South Sudan’s Crisis: Weighing the Cost of the Stalemate in the Peace Process

The Sudd Institute

Author: Jok Madut Jok

Organization: The Sudd Institute

Type: Policy Briefs

Date: 12/08/2014

 

Publication Summary

This analysis weighs the cost of the stalemate of the South Sudanese peace process. It suggests that the stalemate is costly, and that the solution to the current crisis lies with the warring parties, the South Sudanese citizenry, and the international community. However, the peace processes lack genuine intent to end the carnage, as the warring parties appear fixated on political and military gains.

 

Whatever the nature of the agreement will be, however, no peace agreement will bring peace to South Sudan.
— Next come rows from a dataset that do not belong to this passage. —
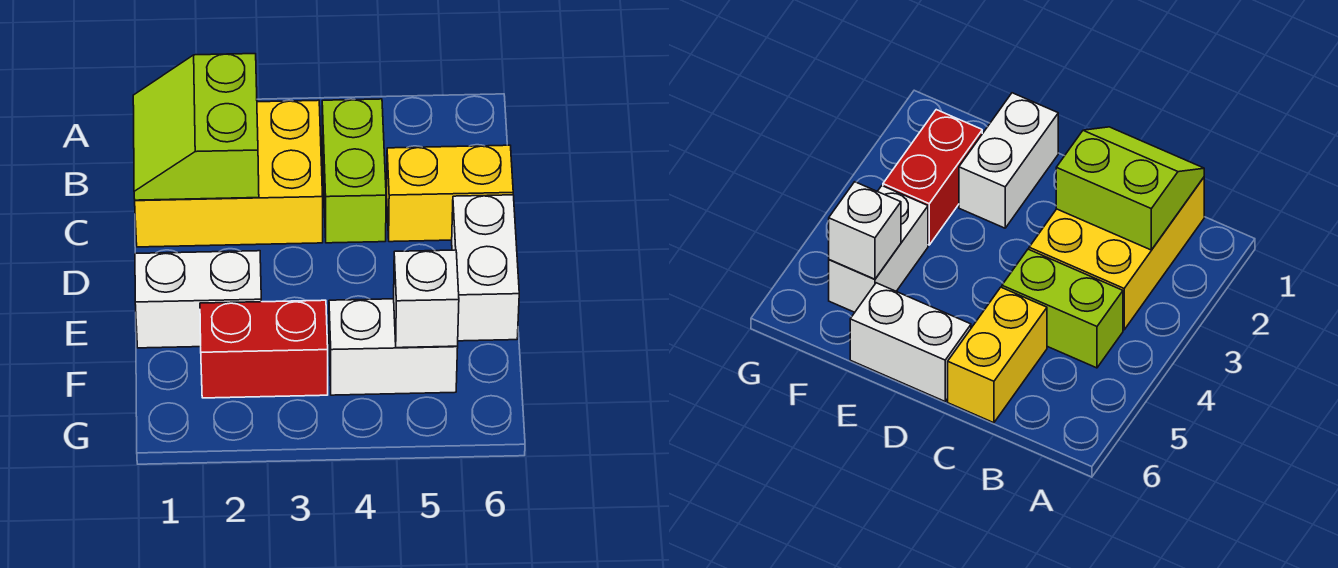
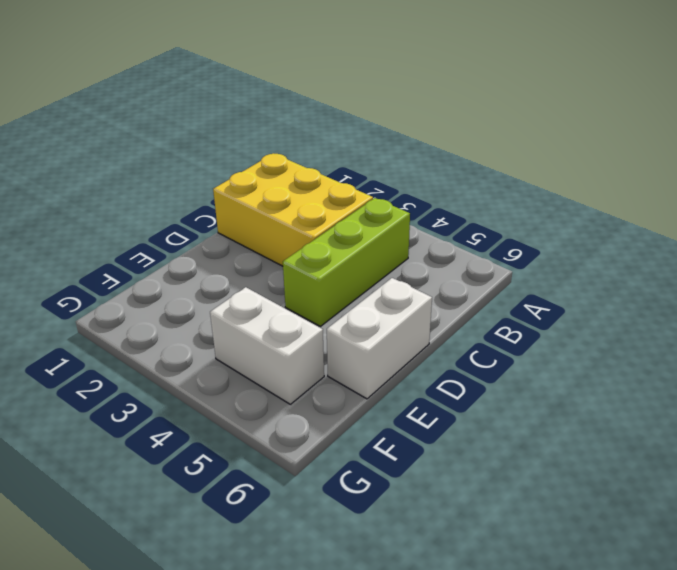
lime 1x3 brick [283,198,410,326] -> lime 1x2 brick [322,99,386,243]
none -> yellow 1x2 brick [387,145,513,242]
none -> white 1x2 brick [135,251,261,348]

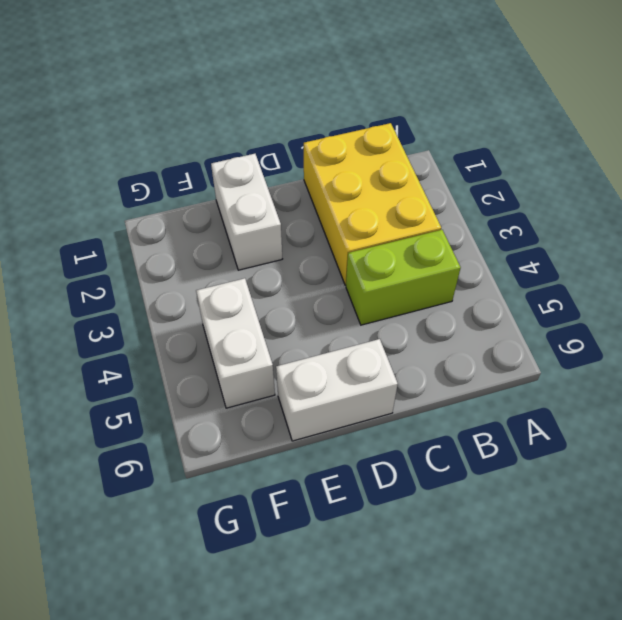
none -> yellow 1x2 brick [387,145,513,242]
none -> red 1x2 brick [200,300,328,398]

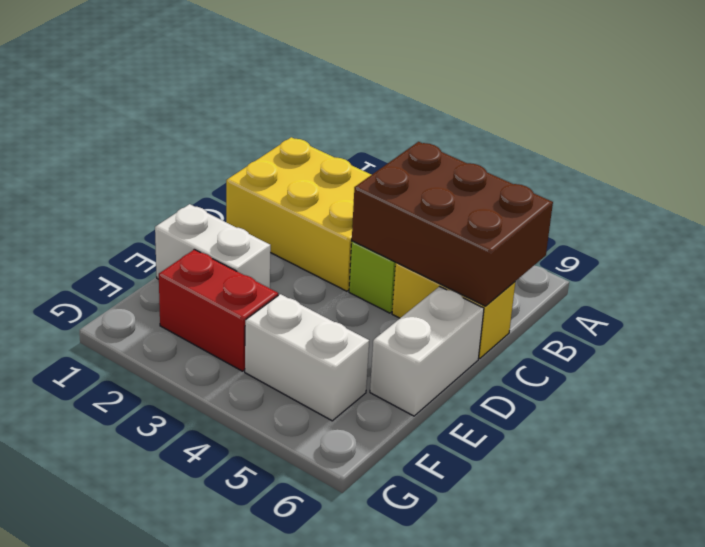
brown 2x3 brick [352,142,553,306] -> none
none -> lime 2x2 slope [133,54,259,200]
none -> white 1x1 brick [394,250,459,348]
While the conflict is rooted in the lackluster state-building and nation-building programs, corruption, insecurity and injustice prevailing in the country since 2005, there is no denying that the events of December 15, 2013 were the tipping point, and patching them up in a quick fix style of peace agreements will not cut it this time, even if the principal parties sign a peace agreement. Any peace agreement that does not commit the warring parties to programs of institutional reforms, justice and accountability, national dialogue, healing and reconciliation programs, security sector enhancement, stricter oversight of financial institutions, the constitution and democratic processes, would be as good as an agreement to continue the war.

 

Jok Madut Jok's Biography

Jok Madut Jok is trained in the anthropology of health and holds a Ph.D. from the University of California, Los Angeles (UCLA). He is a fellow of Rift Valley Institute and Director of the Sudd Institute. Jok has held fellowship positions at a number of other institutions, including the United States Institute of Peace and the Woodrow Wilson International Center for Scholars. He also served in the Government of South Sudan as undersecretary in the Ministry of Culture and Heritage for three years. He has also worked in aid and development and author of four books and numerous articles covering gender, sexuality and reproductive health, humanitarian aid, ethnography of political violence, gender-based violence, war and slavery, and the politics of identity in South Sudan and Sudan. His book Breaking Sudan: The Search for Peace, was published in 2017 by OneWorld.